Secondo fonti riportate da media internazionali, Rodriguez avrebbe richiesto autorizzazione per viaggiare a Washington per colloqui politici che includerebbero incontri alla Casa Bianca. La richiesta è stata sottoposta a vari uffici del governo federale americano, sebbene non vi sia stata una conferma ufficiale. Rodriguez è attualmente nella lista delle sanzioni americane per presunte violazioni dei diritti umani.

Qualsiasi viaggio negli Stati Uniti richiederebbe un'autorizzazione speciale o un'esenzione temporanea dall'Ufficio per il Controllo dei Beni Esteri (OFAC). La richiesta contempla l'ingresso tramite un volo diplomatico dal Venezuela. Diversi dipartimenti federali americani, tra cui il Dipartimento di Stato, il Dipartimento della Sicurezza Interna e il Tesoro, stanno esaminando la procedura, che si trova ancora in fase preliminare.

La potenziale visita a Washington acquista significato particolare considerando l'annuncio del presidente Donald Trump riguardante l'arrivo dell'oppositrice venezuelana María Corina Machado nella capitale americana. Se entrambe le visite si concretizzassero, rappresenterebbe un evento politicamente sensibile senza precedenti recenti.

Implicazioni diplomatiche e scenario futuro

La situazione attuale riflette la complessità della diplomazia venezuelana in un momento di transizione politica. Rodriguez deve bilanciare le pressioni interne, le aspettative regionali e i rapporti con le potenze internazionali. La smentita ufficiale sui viaggi internazionali potrebbe rappresentare una strategia tattica per consolidare il controllo interno prima di impegnarsi in negoziati formali.

Le dichiarazioni conflittuali provenienti da diverse fonti suggeriscono che i negoziati diplomatici potrebbero essere in corso a livelli informali. Il governo venezuelano potrebbe stare valutando attentamente le condizioni e i tempi appropriati per qualsiasi incontro internazionale.
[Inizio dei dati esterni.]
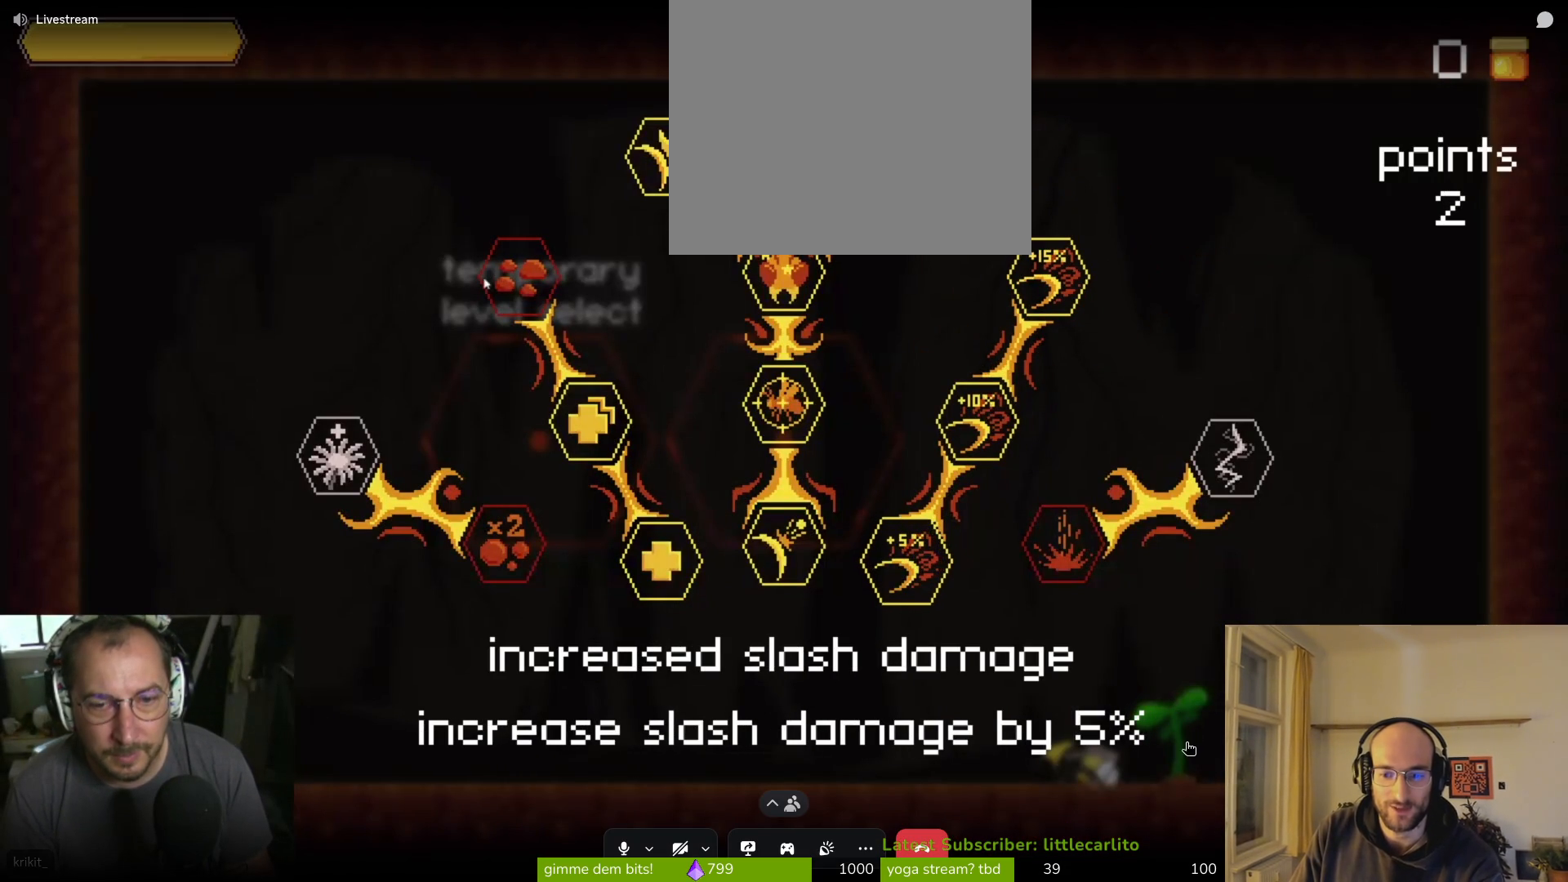
{"buttons": [], "left_stick": "center", "right_stick": "center", "events": [[100, "DPAD_RIGHT", "down"], [233, "DPAD_RIGHT", "up"]]}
La priorità dichiarata agli affari domestici non esclude necessariamente contatti diplomatici futuri.

Nei prossimi giorni e settimane, la situazione potrebbe evolversi significativamente. La comunità internazionale rimane attenta agli sviluppi in Venezuela, mentre il nuovo governo lavora per stabilizzare il paese e definire la propria posizione sulla scena mondiale. Le prossime mosse di Rodriguez determineranno il corso delle relazioni diplomatiche regionali e internazionali.